Job: The answer must be every line from the entries below that includes "LIST".

Dataset extract:
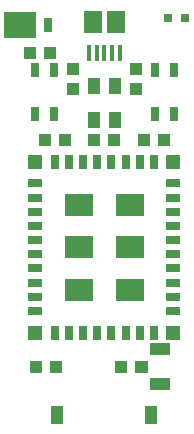
<source format=gtp>
G75*
G70*
%OFA0B0*%
%FSLAX24Y24*%
%IPPOS*%
%LPD*%
%AMOC8*
5,1,8,0,0,1.08239X$1,22.5*
%
%ADD10R,0.0433X0.0394*%
%ADD11R,0.0157X0.0531*%
%ADD12R,0.0591X0.0748*%
%ADD13R,0.0472X0.0472*%
%ADD14R,0.0472X0.0276*%
%ADD15R,0.0276X0.0472*%
%ADD16R,0.0945X0.0748*%
%ADD17R,0.0256X0.0492*%
%ADD18R,0.0394X0.0433*%
%ADD19R,0.0315X0.0315*%
%ADD20R,0.0433X0.0551*%
%ADD21R,0.0709X0.0413*%
%ADD22R,0.0413X0.0394*%
%ADD23R,0.0394X0.0591*%
%ADD24R,0.1050X0.0900*%
%ADD25R,0.0300X0.0500*%
D10*
X002958Y002255D03*
X003627Y002255D03*
X005808Y002255D03*
X006477Y002255D03*
X006558Y009805D03*
X007227Y009805D03*
X006293Y011520D03*
X006293Y012190D03*
X004193Y012190D03*
X004193Y011520D03*
X003927Y009805D03*
X003258Y009805D03*
D11*
X004731Y012702D03*
X004987Y012702D03*
X005243Y012702D03*
X005499Y012702D03*
X005755Y012702D03*
D12*
X005637Y013755D03*
X004849Y013751D03*
D13*
X002940Y009098D03*
X002940Y003389D03*
X007546Y003389D03*
X007546Y009098D03*
D14*
X007546Y008369D03*
X007546Y007897D03*
X007546Y007424D03*
X007546Y006952D03*
X007546Y006479D03*
X007546Y006007D03*
X007546Y005535D03*
X007546Y005062D03*
X007546Y004590D03*
X007546Y004117D03*
X002940Y004117D03*
X002940Y004590D03*
X002940Y005062D03*
X002940Y005535D03*
X002940Y006007D03*
X002940Y006479D03*
X002940Y006952D03*
X002940Y007424D03*
X002940Y007897D03*
X002940Y008369D03*
D15*
X003589Y009098D03*
X004062Y009098D03*
X004534Y009098D03*
X005007Y009098D03*
X005479Y009098D03*
X005951Y009098D03*
X006424Y009098D03*
X006896Y009098D03*
X006896Y003389D03*
X006424Y003389D03*
X005951Y003389D03*
X005479Y003389D03*
X005007Y003389D03*
X004534Y003389D03*
X004062Y003389D03*
X003589Y003389D03*
D16*
X004396Y004826D03*
X004396Y006243D03*
X004396Y007661D03*
X006089Y007661D03*
X006089Y006243D03*
X006089Y004826D03*
D17*
X006938Y010667D03*
X007548Y010667D03*
X007548Y012143D03*
X006938Y012143D03*
X003548Y012143D03*
X002938Y012143D03*
X002938Y010667D03*
X003548Y010667D03*
D18*
X003427Y012725D03*
X002758Y012725D03*
X004908Y009805D03*
X005577Y009805D03*
D19*
X007348Y013885D03*
X007938Y013885D03*
D20*
X005597Y011626D03*
X005597Y010484D03*
X004888Y010484D03*
X004888Y011626D03*
D21*
X007093Y002836D03*
X007093Y001674D03*
D22*
X006491Y002255D03*
D23*
X006808Y000655D03*
X003658Y000655D03*
D24*
X002443Y013655D03*
D25*
X003368Y013655D03*
M02*

</source>
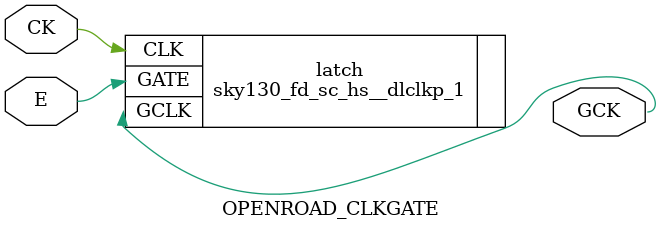
<source format=v>
module OPENROAD_CLKGATE (CK, E, GCK);
  input CK;
  input E;
  output GCK;

sky130_fd_sc_hs__dlclkp_1 latch (.CLK (CK), .GATE(E), .GCLK(GCK));

endmodule

</source>
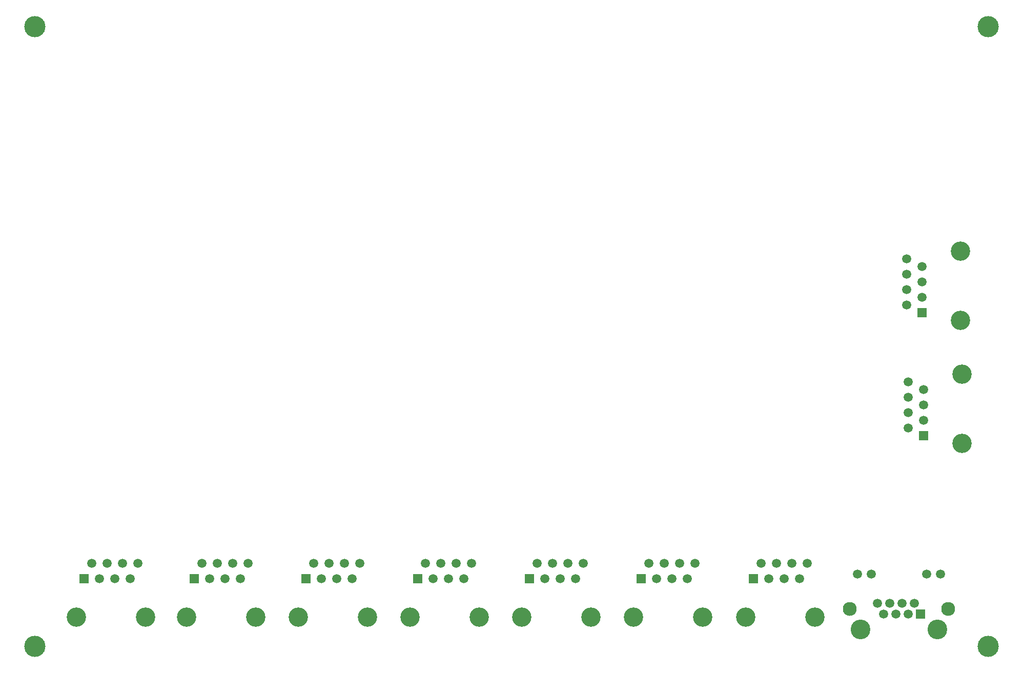
<source format=gbr>
%TF.GenerationSoftware,KiCad,Pcbnew,7.0.9*%
%TF.CreationDate,2024-04-09T00:56:21-04:00*%
%TF.ProjectId,WIRED-I2C-Shield-revA4,57495245-442d-4493-9243-2d536869656c,RevA4*%
%TF.SameCoordinates,Original*%
%TF.FileFunction,Soldermask,Bot*%
%TF.FilePolarity,Negative*%
%FSLAX46Y46*%
G04 Gerber Fmt 4.6, Leading zero omitted, Abs format (unit mm)*
G04 Created by KiCad (PCBNEW 7.0.9) date 2024-04-09 00:56:21*
%MOMM*%
%LPD*%
G01*
G04 APERTURE LIST*
%ADD10C,3.200000*%
%ADD11R,1.500000X1.500000*%
%ADD12C,1.500000*%
%ADD13C,3.500000*%
%ADD14C,3.250000*%
%ADD15C,2.300000*%
G04 APERTURE END LIST*
D10*
%TO.C,J10*%
X225532000Y-65242500D03*
X225532000Y-76672500D03*
D11*
X219182000Y-75402500D03*
D12*
X216642000Y-74132500D03*
X219182000Y-72862500D03*
X216642000Y-71592500D03*
X219182000Y-70322500D03*
X216642000Y-69052500D03*
X219182000Y-67782500D03*
X216642000Y-66512500D03*
%TD*%
D10*
%TO.C,J9*%
X225786000Y-85562500D03*
X225786000Y-96992500D03*
D11*
X219436000Y-95722500D03*
D12*
X216896000Y-94452500D03*
X219436000Y-93182500D03*
X216896000Y-91912500D03*
X219436000Y-90642500D03*
X216896000Y-89372500D03*
X219436000Y-88102500D03*
X216896000Y-86832500D03*
%TD*%
D10*
%TO.C,J7*%
X201457500Y-125710000D03*
X190027500Y-125710000D03*
D11*
X191297500Y-119360000D03*
D12*
X192567500Y-116820000D03*
X193837500Y-119360000D03*
X195107500Y-116820000D03*
X196377500Y-119360000D03*
X197647500Y-116820000D03*
X198917500Y-119360000D03*
X200187500Y-116820000D03*
%TD*%
D10*
%TO.C,J6*%
X182988100Y-125710000D03*
X171558100Y-125710000D03*
D11*
X172828100Y-119360000D03*
D12*
X174098100Y-116820000D03*
X175368100Y-119360000D03*
X176638100Y-116820000D03*
X177908100Y-119360000D03*
X179178100Y-116820000D03*
X180448100Y-119360000D03*
X181718100Y-116820000D03*
%TD*%
D10*
%TO.C,J5*%
X164518600Y-125710000D03*
X153088600Y-125710000D03*
D11*
X154358600Y-119360000D03*
D12*
X155628600Y-116820000D03*
X156898600Y-119360000D03*
X158168600Y-116820000D03*
X159438600Y-119360000D03*
X160708600Y-116820000D03*
X161978600Y-119360000D03*
X163248600Y-116820000D03*
%TD*%
D10*
%TO.C,J4*%
X146049200Y-125710000D03*
X134619200Y-125710000D03*
D11*
X135889200Y-119360000D03*
D12*
X137159200Y-116820000D03*
X138429200Y-119360000D03*
X139699200Y-116820000D03*
X140969200Y-119360000D03*
X142239200Y-116820000D03*
X143509200Y-119360000D03*
X144779200Y-116820000D03*
%TD*%
D10*
%TO.C,J3*%
X127579800Y-125710000D03*
X116149800Y-125710000D03*
D11*
X117419800Y-119360000D03*
D12*
X118689800Y-116820000D03*
X119959800Y-119360000D03*
X121229800Y-116820000D03*
X122499800Y-119360000D03*
X123769800Y-116820000D03*
X125039800Y-119360000D03*
X126309800Y-116820000D03*
%TD*%
D10*
%TO.C,J2*%
X109110300Y-125710000D03*
X97680300Y-125710000D03*
D11*
X98950300Y-119360000D03*
D12*
X100220300Y-116820000D03*
X101490300Y-119360000D03*
X102760300Y-116820000D03*
X104030300Y-119360000D03*
X105300300Y-116820000D03*
X106570300Y-119360000D03*
X107840300Y-116820000D03*
%TD*%
D10*
%TO.C,J1*%
X90931200Y-125710000D03*
X79501200Y-125710000D03*
D11*
X80771200Y-119360000D03*
D12*
X82041200Y-116820000D03*
X83311200Y-119360000D03*
X84581200Y-116820000D03*
X85851200Y-119360000D03*
X87121200Y-116820000D03*
X88391200Y-119360000D03*
X89661200Y-116820000D03*
%TD*%
D13*
%TO.C,H4*%
X72644000Y-130556000D03*
%TD*%
D14*
%TO.C,J8*%
X221744000Y-127758000D03*
X209044000Y-127758000D03*
D11*
X218954000Y-125218000D03*
D12*
X217938000Y-123438000D03*
X216922000Y-125218000D03*
X215906000Y-123438000D03*
X214890000Y-125218000D03*
X213874000Y-123438000D03*
X212858000Y-125218000D03*
X211842000Y-123438000D03*
X222254000Y-118618000D03*
X219964000Y-118618000D03*
X210824000Y-118618000D03*
X208534000Y-118618000D03*
D15*
X223524000Y-124328000D03*
X207264000Y-124328000D03*
%TD*%
D13*
%TO.C,H2*%
X230124000Y-28194000D03*
%TD*%
%TO.C,H3*%
X230124000Y-130556000D03*
%TD*%
%TO.C,H1*%
X72644000Y-28194000D03*
%TD*%
M02*

</source>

Answer:
G04 APERTURE LIST*
G04 APERTURE END LIST*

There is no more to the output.